# Question about which class to enter at an open show



## Kelsis (Nov 11, 2011)

There is an open show nearby me in January which I think might be a good shot for our first show (mine and dog!). It's being held by the Bulldog club but there is a greyhound section.

I'm not at all sure which class we should enter....

http://www.dogshowentry.ie/OnlineEntries/Doc/Schedules/BDO_Sch12.pdf

Has anyone got a clue? I think open in Ireland is different to open in the UK as i remember reading champions enter the open in the Uk. I doubt there'll be many champions at this open show anyway.

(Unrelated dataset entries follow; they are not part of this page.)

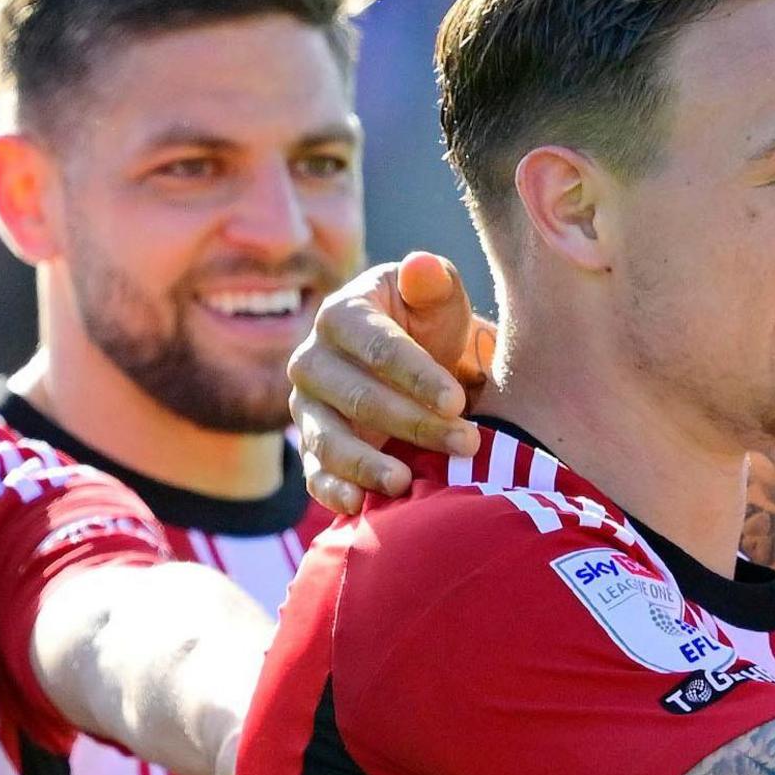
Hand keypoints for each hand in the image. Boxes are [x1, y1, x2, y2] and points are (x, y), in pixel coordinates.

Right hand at [289, 253, 494, 513]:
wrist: (422, 366)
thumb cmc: (432, 326)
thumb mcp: (439, 300)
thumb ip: (432, 284)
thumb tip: (422, 268)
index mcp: (342, 315)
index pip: (376, 347)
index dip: (416, 375)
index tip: (457, 400)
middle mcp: (312, 360)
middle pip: (356, 398)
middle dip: (413, 422)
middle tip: (466, 443)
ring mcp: (307, 407)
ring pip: (328, 439)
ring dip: (368, 464)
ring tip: (407, 482)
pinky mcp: (313, 447)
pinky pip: (315, 473)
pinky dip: (333, 492)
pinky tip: (359, 506)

I should also add that while we've been doing training work at home our first ringcraft class is next week. We're true novices!


----------



## Kelsis (Nov 11, 2011)

Oh, I just went through the online entry and the only option is open bitch. Anyone any clue from the schedule what sort of time that will be at?


----------



## Barkie (Aug 22, 2011)

Sorry I looked on their website for any other info but I can't see from the schedule other than judging starts at 11am. Maybe give the Secretary a ring and explain it's your first show.

Good luck.


----------



## Born to Boogie (Oct 1, 2010)

It looks as if there's only one ring and greyhounds aren't on till nearly the end but I never quite trust schedules 
Do you have a nice comfy crate for your dog to relax in? I usually get there for the start of judging (well actually, half an hour before but then I am a little potty) and settle in for the day. Boo settles down, relaxes and sleeps between comfort breaks and meeting and greetings


----------



## Born to Boogie (Oct 1, 2010)

Barkie said:


> Sorry I looked on their website for any other info but I can't see from the schedule other than judging starts at 11am. Maybe give the Secretary a ring and explain it's your first show.
> 
> Good luck.


Good idea :thumbup1:


----------



## Lottieb01 (Oct 13, 2011)

Born to Boogie said:


> Good idea :thumbup1:


Yes thats the best idea to call the Secretary.


----------



## Kelsis (Nov 11, 2011)

Thanks everyone!

Next question - do I enter my 8 year old first time shower in Veteran or Open? I think in Ireland champions can not enter open shows.


----------



## Born to Boogie (Oct 1, 2010)

Both?
It's so nice to show a lovely fit veteran, in veteran  You might enjoy the extra class; it's all good practice :thumbup1:


----------



## Kelsis (Nov 11, 2011)

thanks, I agree! The schedule however says ''
N.B. A Dog or Bitch may be entered in ONE BREED CLASS ONLY (No double entries).'' so i don't think i can?


----------



## Born to Boogie (Oct 1, 2010)

OO bugga 
Then, I'd say Veteran


----------



## Kelsis (Nov 11, 2011)

we've entered veteran


----------